• **WORK ITEM**:
An exact transcription of all the data is required, with every image removed.

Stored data

┄┄┄┄┄┄┄┄┄┄

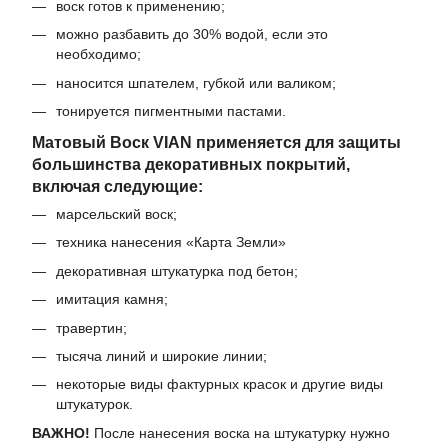
воск готов к применению;
можно разбавить до 30% водой, если это
необходимо;
наносится шпателем, губкой или валиком;
тонируется пигментными пастами.
Матовый Воск VIAN применяется для защиты
большинства декоративных покрытий,
включая следующие:
марсельский воск;
техника нанесения «Карта Земли»
декоративная штукатурка под бетон;
имитация камня;
травертин;
тысяча линий и широкие линии;
некоторые виды фактурных красок и другие виды
штукатурок.
ВАЖНО!
После нанесения воска на штукатурку нужно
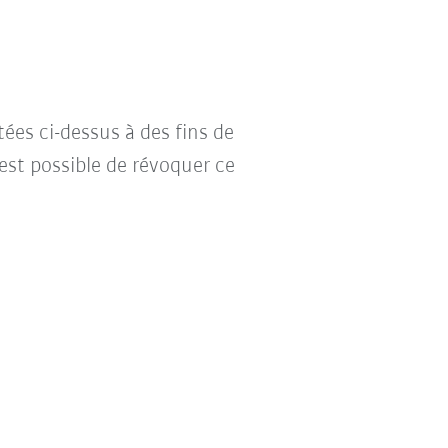
tées ci-dessus à des fins de
l est possible de révoquer ce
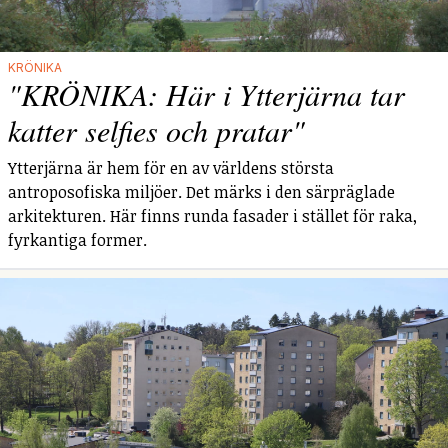
KRÖNIKA
"KRÖNIKA: Här i Ytterjärna tar
katter selfies och pratar"
Ytterjärna är hem för en av världens största
antroposofiska miljöer. Det märks i den särpräglade
arkitekturen. Här finns runda fasader i stället för raka,
fyrkantiga former.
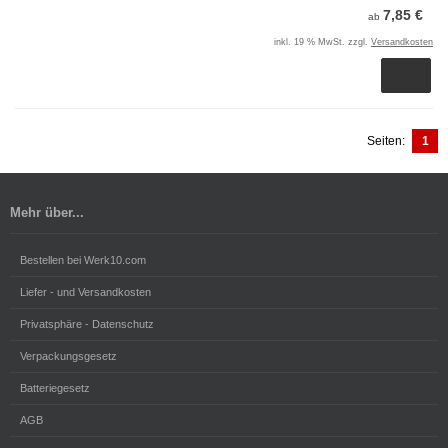
7,85 €
ab
inkl. 19 % MwSt. zzgl.
Versandkosten
Seiten:
1
Mehr über...
Bestellen bei Werk10.com
Liefer - und Versandkosten
Privatsphäre - Datenschutz
Verpackungsgesetz
Batteriegesetz
AGB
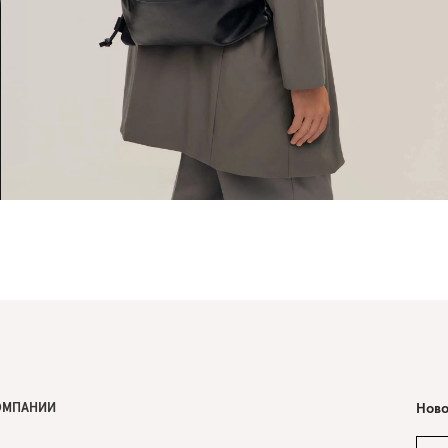
ОМПАНИИ
Ново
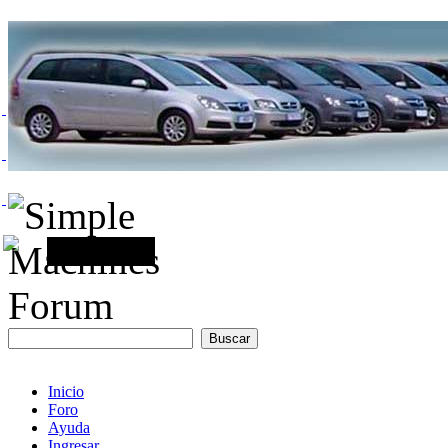
Inicio
Foro
Ayuda
Ingresar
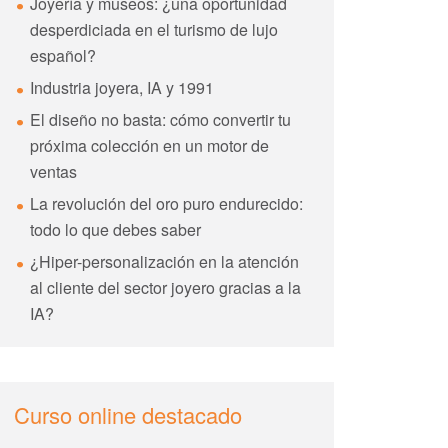
Joyería y museos: ¿una oportunidad
desperdiciada en el turismo de lujo
español?
Industria joyera, IA y 1991
El diseño no basta: cómo convertir tu
próxima colección en un motor de
ventas
La revolución del oro puro endurecido:
todo lo que debes saber
¿Hiper-personalización en la atención
al cliente del sector joyero gracias a la
IA?
Curso online destacado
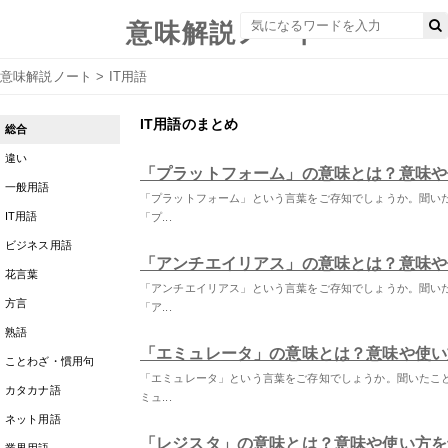
意味解説ノート
意味解説ノート
>
IT用語
IT用語のまとめ
総合
違い
「プラットフォーム」の意味とは？意味や
一般用語
「プラットフォーム」という言葉をご存知でしょうか。聞い
IT用語
「プ...
ビジネス用語
「アンチエイリアス」の意味とは？意味や
花言葉
「アンチエイリアス」という言葉をご存知でしょうか。聞い
方言
「ア...
熟語
「エミュレータ」の意味とは？意味や使い
ことわざ・慣用句
「エミュレータ」という言葉をご存知でしょうか。聞いたこ
カタカナ語
ミュ...
ネット用語
「レジスタ」の意味とは？意味や使い方を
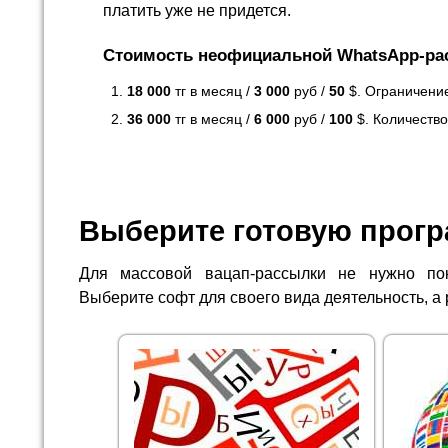
платить уже не придется.
Стоимость неофициальной WhatsApp-ра
18 000
тг в месяц /
3 000
руб /
50
$. Ограничени
36 000
тг в месяц /
6 000
руб /
100
$. Количеств
Выберите готовую прог
Для массовой вацап-рассылки не нужно пок
Выберите софт для своего вида деятельность, а 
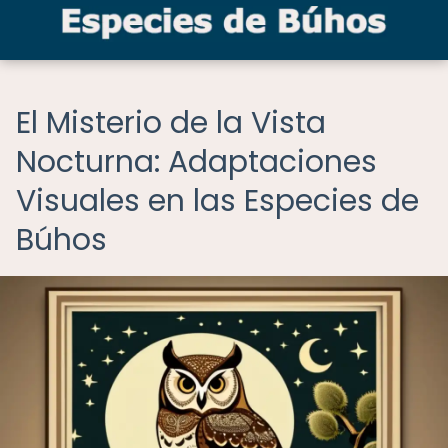
El Misterio de la Vista
Nocturna: Adaptaciones
Visuales en las Especies de
Búhos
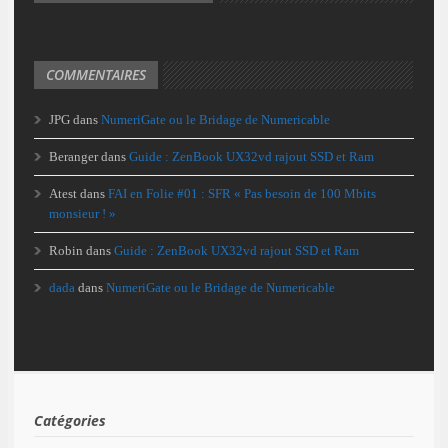
COMMENTAIRES
JPG
dans
NumeriGate ou le Bridage de Numericable
Beranger
dans
Guide : ZenBook UX32vd rajout SSD et Ram
Atest
dans
FAI en Folie #01 : SFR « Pas besoin de 100 Mbits
monsieur ! »
Robin
dans
Guide : ZenBook UX32vd rajout SSD et Ram
dada
dans
NumeriGate ou le Bridage de Numericable
Catégories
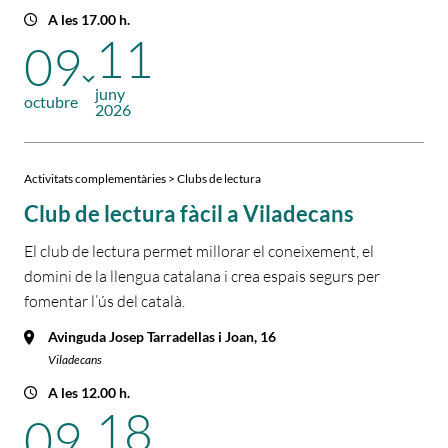
A les 17.00 h.
11
09
juny
octubre
2026
Activitats complementàries > Clubs de lectura
Club de lectura fàcil a Viladecans
El club de lectura permet millorar el coneixement, el
domini de la llengua catalana i crea espais segurs per
fomentar l’ús del català.
Avinguda Josep Tarradellas i Joan, 16
Viladecans
A les 12.00 h.
18
09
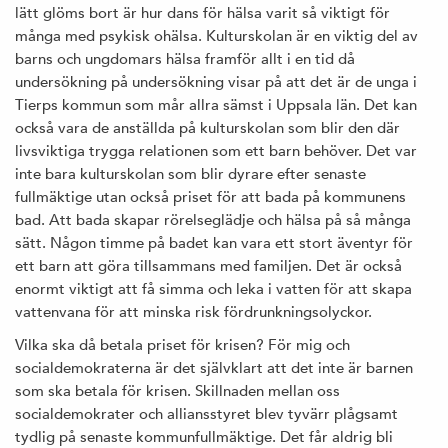
lätt glöms bort är hur dans för hälsa varit så viktigt för
många med psykisk ohälsa. Kulturskolan är en viktig del av
barns och ungdomars hälsa framför allt i en tid då
undersökning på undersökning visar på att det är de unga i
Tierps kommun som mår allra sämst i Uppsala län. Det kan
också vara de anställda på kulturskolan som blir den där
livsviktiga trygga relationen som ett barn behöver. Det var
inte bara kulturskolan som blir dyrare efter senaste
fullmäktige utan också priset för att bada på kommunens
bad. Att bada skapar rörelseglädje och hälsa på så många
sätt. Någon timme på badet kan vara ett stort äventyr för
ett barn att göra tillsammans med familjen. Det är också
enormt viktigt att få simma och leka i vatten för att skapa
vattenvana för att minska risk fördrunkningsolyckor.
Vilka ska då betala priset för krisen? För mig och
socialdemokraterna är det självklart att det inte är barnen
som ska betala för krisen. Skillnaden mellan oss
socialdemokrater och alliansstyret blev tyvärr plågsamt
tydlig på senaste kommunfullmäktige. Det får aldrig bli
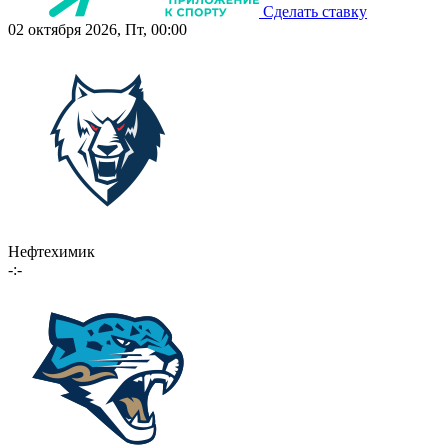
Сделать ставку
02 октября 2026, Пт, 00:00
Нефтехимик
-:-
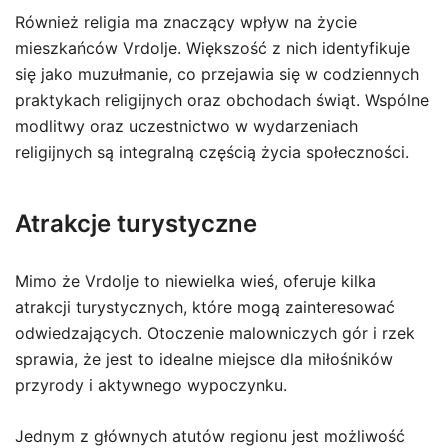
Również religia ma znaczący wpływ na życie
mieszkańców Vrdolje. Większość z nich identyfikuje
się jako muzułmanie, co przejawia się w codziennych
praktykach religijnych oraz obchodach świąt. Wspólne
modlitwy oraz uczestnictwo w wydarzeniach
religijnych są integralną częścią życia społeczności.
Atrakcje turystyczne
Mimo że Vrdolje to niewielka wieś, oferuje kilka
atrakcji turystycznych, które mogą zainteresować
odwiedzających. Otoczenie malowniczych gór i rzek
sprawia, że jest to idealne miejsce dla miłośników
przyrody i aktywnego wypoczynku.
Jednym z głównych atutów regionu jest możliwość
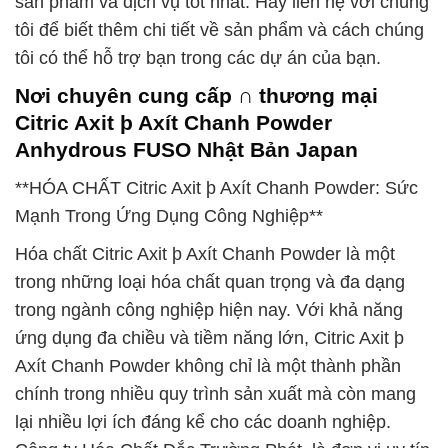
sản phẩm và dịch vụ tốt nhất. Hãy liên hệ với chúng
tôi để biết thêm chi tiết về sản phẩm và cách chúng
tôi có thể hỗ trợ bạn trong các dự án của bạn.
Nơi chuyên cung cấp ∩ thương mại
Citric Axit þ Axít Chanh Powder
Anhydrous FUSO Nhật Bản Japan
**HÓA CHẤT Citric Axit þ Axít Chanh Powder: Sức
Mạnh Trong Ứng Dụng Công Nghiệp**
Hóa chất Citric Axit þ Axít Chanh Powder là một
trong những loại hóa chất quan trọng và đa dạng
trong ngành công nghiệp hiện nay. Với khả năng
ứng dụng đa chiều và tiềm năng lớn, Citric Axit þ
Axít Chanh Powder không chỉ là một thành phần
chính trong nhiều quy trình sản xuất mà còn mang
lại nhiều lợi ích đáng kể cho các doanh nghiệp.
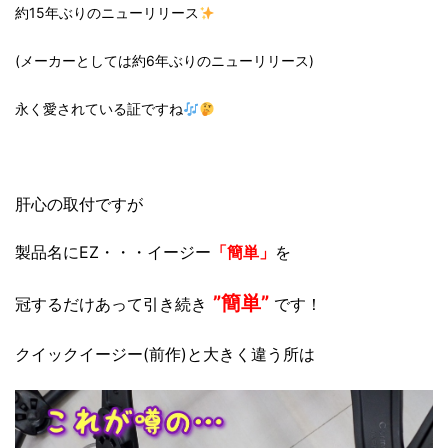
約15年ぶりのニューリリース
(メーカーとしては約6年ぶりのニューリリース)
永く愛されている証ですね
肝心の取付ですが
製品名にEZ・・・イージー
「簡単」
を
”簡単”
冠するだけあって引き続き
です！
クイックイージー(前作)と大きく違う所は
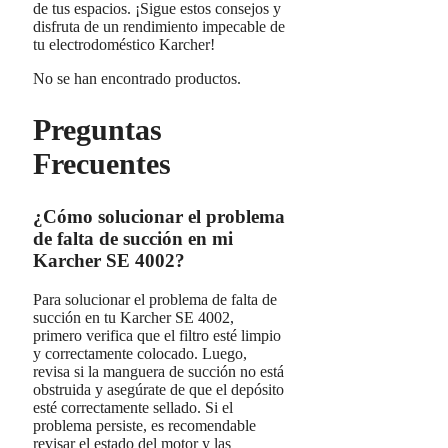
de tus espacios. ¡Sigue estos consejos y
disfruta de un rendimiento impecable de
tu electrodoméstico Karcher!
No se han encontrado productos.
Preguntas
Frecuentes
¿Cómo solucionar el problema
de falta de succión en mi
Karcher SE 4002?
Para solucionar el problema de falta de
succión en tu Karcher SE 4002,
primero verifica que el filtro esté limpio
y correctamente colocado. Luego,
revisa si la manguera de succión no está
obstruida y asegúrate de que el depósito
esté correctamente sellado. Si el
problema persiste, es recomendable
revisar el estado del motor y las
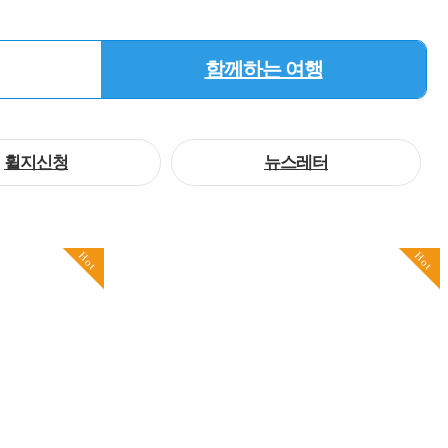
함께하는 여행
휠지신청
뉴스레터
Hot
Hot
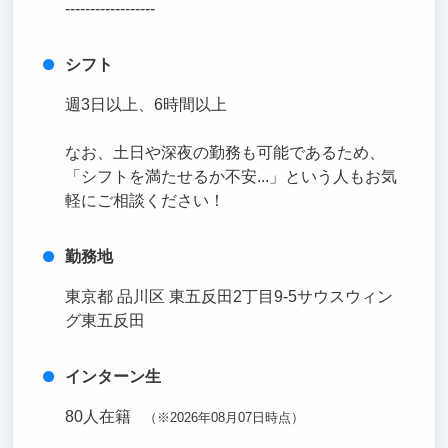
------------------
シフト
週3日以上、6時間以上
なお、土日や深夜の勤務も可能であるため、
「シフトを満たせるか不安...」という人もお気
軽にご相談ください！
勤務地
東京都 品川区 東五反田2丁目9-5サウスウィン
グ東五反田
インターン生
80人在籍
（※2026年08月07日時点）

┄┄┄┄┄┄┄┄┄┄

• **EXERCISE RESPONSE**:
воск готов к применению;
можно разбавить до 30% водой, если это
необходимо;
наносится шпателем, губкой или валиком;
тонируется пигментными пастами.
Матовый Воск VIAN применяется для защиты
большинства декоративных покрытий,
включая следующие:
марсельский воск;
техника нанесения «Карта Земли»
декоративная штукатурка под бетон;
имитация камня;
травертин;
тысяча линий и широкие линии;
некоторые виды фактурных красок и другие виды
штукатурок.
ВАЖНО!
После нанесения воска на штукатурку нужно
tées ci-dessus à des fins de
l est possible de révoquer ce
KRÖNIKA
"KRÖNIKA: Här i Ytterjärna tar
katter selfies och pratar"
Ytterjärna är hem för en av världens största
antroposofiska miljöer. Det märks i den särpräglade
arkitekturen. Här finns runda fasader i stället för raka,
fyrkantiga former.
7,85 €
ab
inkl. 19 % MwSt. zzgl.
Versandkosten
Seiten:
1
Mehr über...
Bestellen bei Werk10.com
Liefer - und Versandkosten
Privatsphäre - Datenschutz
Verpackungsgesetz
Batteriegesetz
AGB
ОМПАНИИ
Ново
Inicio
Foro
Ayuda
Ingresar
Joyería y museos: ¿una oportunidad
desperdiciada en el turismo de lujo
español?
Industria joyera, IA y 1991
El diseño no basta: cómo convertir tu
próxima colección en un motor de
ventas
La revolución del oro puro endurecido:
todo lo que debes saber
¿Hiper-personalización en la atención
al cliente del sector joyero gracias a la
IA?
Curso online destacado
意味解説ノート
意味解説ノート
>
IT用語
IT用語のまとめ
総合
違い
「プラットフォーム」の意味とは？意味や
一般用語
「プラットフォーム」という言葉をご存知でしょうか。聞い
IT用語
「プ...
ビジネス用語
「アンチエイリアス」の意味とは？意味や
花言葉
「アンチエイリアス」という言葉をご存知でしょうか。聞い
方言
「ア...
熟語
「エミュレータ」の意味とは？意味や使い
ことわざ・慣用句
「エミュレータ」という言葉をご存知でしょうか。聞いたこ
カタカナ語
ミュ...
ネット用語
「レジスタ」の意味とは？意味や使い方を
платить уже не придется.
Стоимость неофициальной WhatsApp-ра
18 000
тг в месяц /
3 000
руб /
50
$. Ограничени
36 000
тг в месяц /
6 000
руб /
100
$. Количеств
Выберите готовую прог
Для массовой вацап-рассылки не нужно пок
Выберите софт для своего вида деятельность, а 
El Misterio de la Vista
Nocturna: Adaptaciones
Visuales en las Especies de
Búhos
COMMENTAIRES
JPG
dans
NumeriGate ou le Bridage de Numericable
Beranger
dans
Guide : ZenBook UX32vd rajout SSD et Ram
Atest
dans
FAI en Folie #01 : SFR « Pas besoin de 100 Mbits
monsieur ! »
Robin
dans
Guide : ZenBook UX32vd rajout SSD et Ram
dada
dans
NumeriGate ou le Bridage de Numericable
Catégories
A les 17.00 h.
11
09
juny
octubre
2026
Activitats complementàries > Clubs de lectura
Club de lectura fàcil a Viladecans
El club de lectura permet millorar el coneixement, el
domini de la llengua catalana i crea espais segurs per
fomentar l’ús del català.
Avinguda Josep Tarradellas i Joan, 16
Viladecans
A les 12.00 h.
18
09
lätt glöms bort är hur dans för hälsa varit så viktigt för
många med psykisk ohälsa. Kulturskolan är en viktig del av
barns och ungdomars hälsa framför allt i en tid då
undersökning på undersökning visar på att det är de unga i
Tierps kommun som mår allra sämst i Uppsala län. Det kan
också vara de anställda på kulturskolan som blir den där
livsviktiga trygga relationen som ett barn behöver. Det var
inte bara kulturskolan som blir dyrare efter senaste
fullmäktige utan också priset för att bada på kommunens
bad. Att bada skapar rörelseglädje och hälsa på så många
sätt. Någon timme på badet kan vara ett stort äventyr för
ett barn att göra tillsammans med familjen. Det är också
enormt viktigt att få simma och leka i vatten för att skapa
vattenvana för att minska risk fördrunkningsolyckor.
Vilka ska då betala priset för krisen? För mig och
socialdemokraterna är det självklart att det inte är barnen
som ska betala för krisen. Skillnaden mellan oss
socialdemokrater och alliansstyret blev tyvärr plågsamt
tydlig på senaste kommunfullmäktige. Det får aldrig bli
Сделать ставку
02 октября 2026, Пт, 00:00
Нефтехимик
-:-
Również religia ma znaczący wpływ na życie
mieszkańców Vrdolje. Większość z nich identyfikuje
się jako muzułmanie, co przejawia się w codziennych
praktykach religijnych oraz obchodach świąt. Wspólne
modlitwy oraz uczestnictwo w wydarzeniach
religijnych są integralną częścią życia społeczności.
Atrakcje turystyczne
Mimo że Vrdolje to niewielka wieś, oferuje kilka
atrakcji turystycznych, które mogą zainteresować
odwiedzających. Otoczenie malowniczych gór i rzek
sprawia, że jest to idealne miejsce dla miłośników
przyrody i aktywnego wypoczynku.
Jednym z głównych atutów regionu jest możliwość
sản phẩm và dịch vụ tốt nhất. Hãy liên hệ với chúng
tôi để biết thêm chi tiết về sản phẩm và cách chúng
tôi có thể hỗ trợ bạn trong các dự án của bạn.
Nơi chuyên cung cấp ∩ thương mại
Citric Axit þ Axít Chanh Powder
Anhydrous FUSO Nhật Bản Japan
**HÓA CHẤT Citric Axit þ Axít Chanh Powder: Sức
Mạnh Trong Ứng Dụng Công Nghiệp**
Hóa chất Citric Axit þ Axít Chanh Powder là một
trong những loại hóa chất quan trọng và đa dạng
trong ngành công nghiệp hiện nay. Với khả năng
ứng dụng đa chiều và tiềm năng lớn, Citric Axit þ
Axít Chanh Powder không chỉ là một thành phần
chính trong nhiều quy trình sản xuất mà còn mang
lại nhiều lợi ích đáng kể cho các doanh nghiệp.
約15年ぶりのニューリリース
(メーカーとしては約6年ぶりのニューリリース)
永く愛されている証ですね
肝心の取付ですが
製品名にEZ・・・イージー
「簡単」
を
”簡単”
冠するだけあって引き続き
です！
クイックイージー(前作)と大きく違う所は
de tus espacios. ¡Sigue estos consejos y
disfruta de un rendimiento impecable de
tu electrodoméstico Karcher!
No se han encontrado productos.
Preguntas
Frecuentes
¿Cómo solucionar el problema
de falta de succión en mi
Karcher SE 4002?
Para solucionar el problema de falta de
succión en tu Karcher SE 4002,
primero verifica que el filtro esté limpio
y correctamente colocado. Luego,
revisa si la manguera de succión no está
obstruida y asegúrate de que el depósito
esté correctamente sellado. Si el
problema persiste, es recomendable
revisar el estado del motor y las
함께하는 여행
휠지신청
뉴스레터
Hot
Hot
------------------
シフト
週3日以上、6時間以上
なお、土日や深夜の勤務も可能であるため、
「シフトを満たせるか不安...」という人もお気
軽にご相談ください！
勤務地
東京都 品川区 東五反田2丁目9-5サウスウィン
グ東五反田
インターン生
80人在籍
（※2026年08月07日時点）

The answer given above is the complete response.